Records shown START

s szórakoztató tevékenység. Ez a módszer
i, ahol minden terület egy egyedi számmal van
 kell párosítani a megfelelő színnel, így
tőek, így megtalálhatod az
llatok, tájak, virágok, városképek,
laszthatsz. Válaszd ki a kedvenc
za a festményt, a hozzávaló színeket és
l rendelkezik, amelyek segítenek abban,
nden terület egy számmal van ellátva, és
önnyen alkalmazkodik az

Records shown END
Records shown START

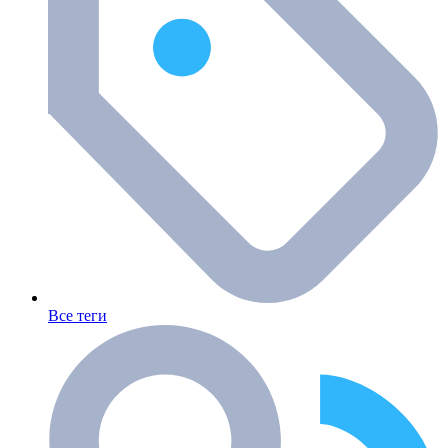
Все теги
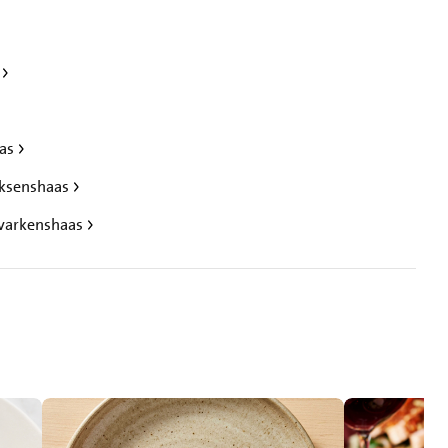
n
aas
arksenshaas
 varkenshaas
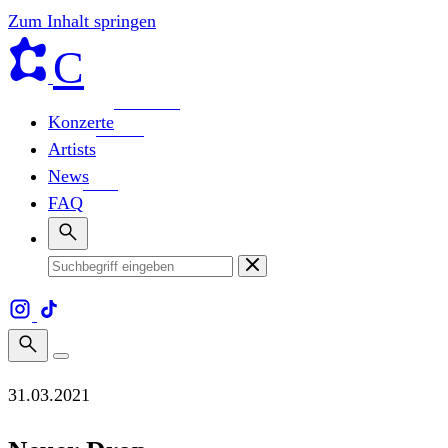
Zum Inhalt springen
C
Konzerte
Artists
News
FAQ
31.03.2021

Records shown END
Records shown START

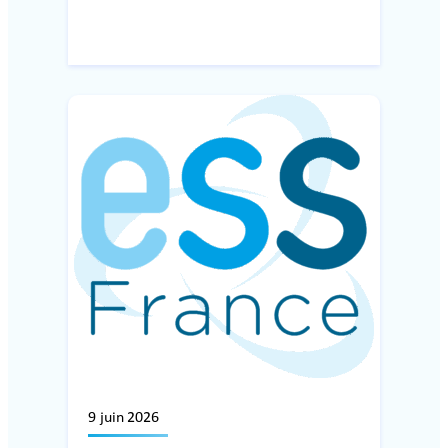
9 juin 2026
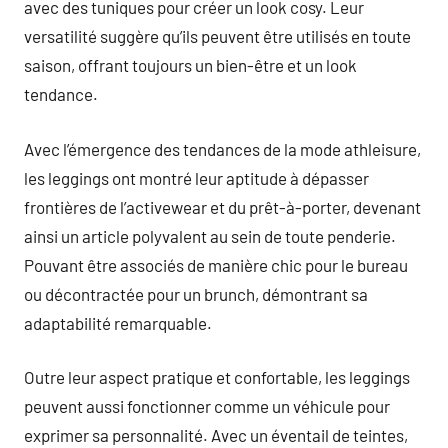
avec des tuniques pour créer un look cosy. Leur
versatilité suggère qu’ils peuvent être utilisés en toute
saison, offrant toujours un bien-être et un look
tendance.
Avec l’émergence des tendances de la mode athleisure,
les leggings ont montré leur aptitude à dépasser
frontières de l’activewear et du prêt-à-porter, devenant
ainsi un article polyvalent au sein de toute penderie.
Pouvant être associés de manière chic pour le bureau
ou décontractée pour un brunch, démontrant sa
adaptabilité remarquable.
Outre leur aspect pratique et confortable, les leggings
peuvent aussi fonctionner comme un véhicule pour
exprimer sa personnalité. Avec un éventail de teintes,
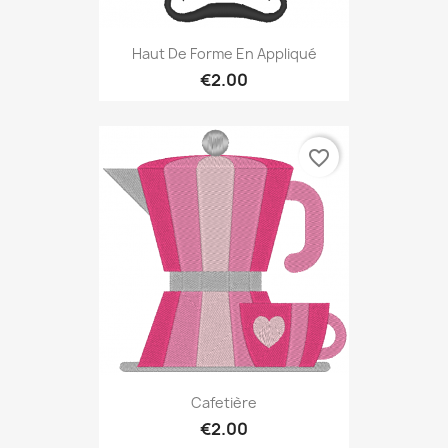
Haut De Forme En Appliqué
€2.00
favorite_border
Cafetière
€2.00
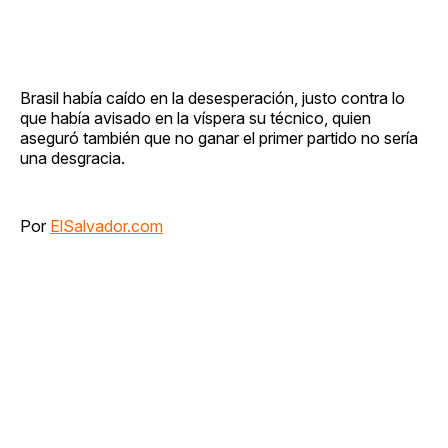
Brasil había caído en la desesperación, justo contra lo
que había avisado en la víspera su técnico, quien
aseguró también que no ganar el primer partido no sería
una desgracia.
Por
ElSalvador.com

Records shown END

- _About this task_:
Reproduce the lines above, beginning at the line with "s szórakoztató tevékenység. Ez a módszer" and stopping after the line with "önnyen alkalmazkodik az", exactly as they are.

- _Output_:
s szórakoztató tevékenység. Ez a módszer
i, ahol minden terület egy egyedi számmal van
 kell párosítani a megfelelő színnel, így
tőek, így megtalálhatod az
llatok, tájak, virágok, városképek,
laszthatsz. Válaszd ki a kedvenc
za a festményt, a hozzávaló színeket és
l rendelkezik, amelyek segítenek abban,
nden terület egy számmal van ellátva, és
önnyen alkalmazkodik az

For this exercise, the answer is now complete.